Argumente Pro-Contra einer Wahlaltersenkung
Reife und Manipulierbarkeit
Contra: Jugendliche sind manipulierbarer und folgen Vorbildern, Eltern oder eher radikalen Positionen. Sie haben noch nicht die Reife und das Verantwortungsbewusstsein, um gute Entscheidungen treffen zu können. Sie fallen eher auf Fake News im Internet herein, weil sie ihre Informationen hauptsächlich von den Sozialen Netzwerken holen.
Pro: Jugendliche ab 16 haben die persönliche Reife, das politische Wissen und Interesse, eine Wahlentscheidung treffen zu können. Das Absprechen von Reife ist eine Form der Diskriminierung und diese Debatte wurde bereits früher bei anderen Bevölkerungsgruppen geführt z.B. Frauen, Arbeiter*innen etc. Außerdem lässt sich Reife nicht messen, und wenn dann müsste man auch Erwachsene nach ihrer Reife bemessen. Radikalisierung und Manipulierung finden auch im Erwachsenenalter statt #Altersradikalisierung. Testwahlen und Länder in denen es bereits ein allgemeines Wahlrecht ab 16 gibt wie Österreich zeigen, dass jüngere Wähler*innen eher etablierte Parteien der bürgerlichen Mitte wählen. Junge Menschen als Digital Natives, die mit dem Internet groß geworden sind, können Clickbaits, Fake News und Social Bots kompetenter erkennen, als viele Erwachsene der Generation Digital Nomads.
Politische Bildung
Contra: Die demokratische Qualität hängt vom Wissen und der Reife der Wählenden ab. Schulen bereiten Jugendliche nur unzureichend vor. Die komplexen Inhalte der politischen Arbeit sind für diese Altersgruppe noch nicht geeignet.
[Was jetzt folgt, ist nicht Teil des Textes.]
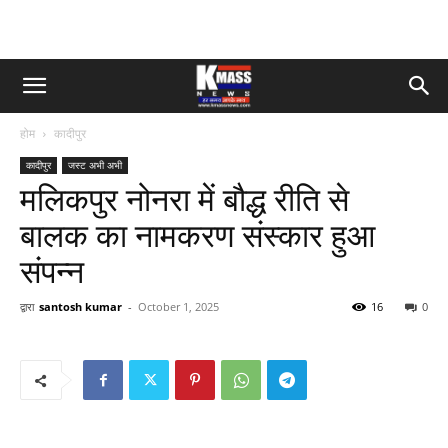
होम
कादीपुर
कादीपुर
जस्ट अभी अभी
मलिकपुर नोनरा में बौद्ध रीति से
बालक का नामकरण संस्कार हुआ
संपन्न
द्वारा
santosh kumar
-
October 1, 2025
16
0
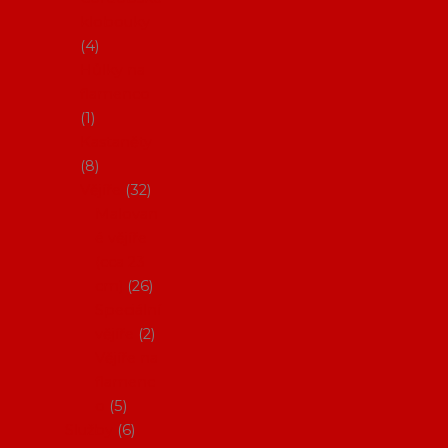
klobouky
4
Hůlky na
flamenco
1
Kastaněty
8
Vějíře
32
Malovan
é vějíře
(cca 23
cm)
26
Speciální
vějíře
2
Vějíře na
flamenc
o
5
Služby
6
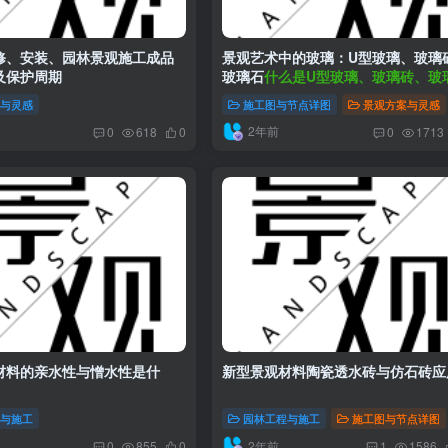
修、安装、园林景观施工成品
景观艺术中的玻璃：U型玻璃、玻璃
及保护周期
玻璃石
什么是U型玻璃、玻璃砖、玻
案与灵感
施工图与节点详图
景观方案与灵感
2年前
0
618
0
0
1713
材料的亲水性与憎水性是什
新型景观材料陶瓷透水砖与仿石砖应
程与施工
园林工程与施工
施工图与节点详图
2年前
0
855
0
1
1586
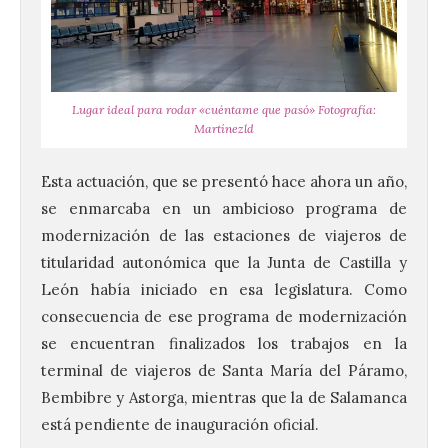
Lugar ideal para rodar «cuéntame que pasó» Fotografía:
Martínezld
Esta actuación, que se presentó hace ahora un año,
se enmarcaba en un ambicioso programa de
modernización de las estaciones de viajeros de
titularidad autonómica que la Junta de Castilla y
León había iniciado en esa legislatura. Como
consecuencia de ese programa de modernización
se encuentran finalizados los trabajos en la
terminal de viajeros de Santa María del Páramo,
Bembibre y Astorga, mientras que la de Salamanca
está pendiente de inauguración oficial.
Pro: Demokratisches Wissen ist nicht Voraussetzung für das Recht auf Teilhabe. Dieses ist universell und hat keine Aufnahmekriterien. Viele Erwachsenen fehlt übrigens ebenfalls Interesse und politisches Wissen. Ihr Wahlrecht wird ihnen deshalb weder vorenthalten noch aberkannt.. Den jungen Menschen Reife und Intelligenz zum Verstehen komplexer Inhalte abzusprechen ist diskriminierend und erinnert an bereits geführte Debatten z. B. zum Frauenwahlrecht vor 100 Jahren. Mit einer Absenkung des Wahlrechts müssten Schulen die politische Bildung bereits früher integrieren und Kinder und Jugendliche altersgerecht informieren. Ebenso müssten Parteien und politische Institutionen ihre Wahlprogramme auf die neue Zielgruppe verständlich ausrichten. Davon könnten auch viele Erwachsene profitieren.
Politische Interessen
Contra: Besonders bestimmte Parteien drängen darauf, die mit ihrem Thema eine große Zustimmung bei jungen Leuten finden. Das ist reine Parteipolitik und ein Verfahren darf nicht deswegen geändert werden.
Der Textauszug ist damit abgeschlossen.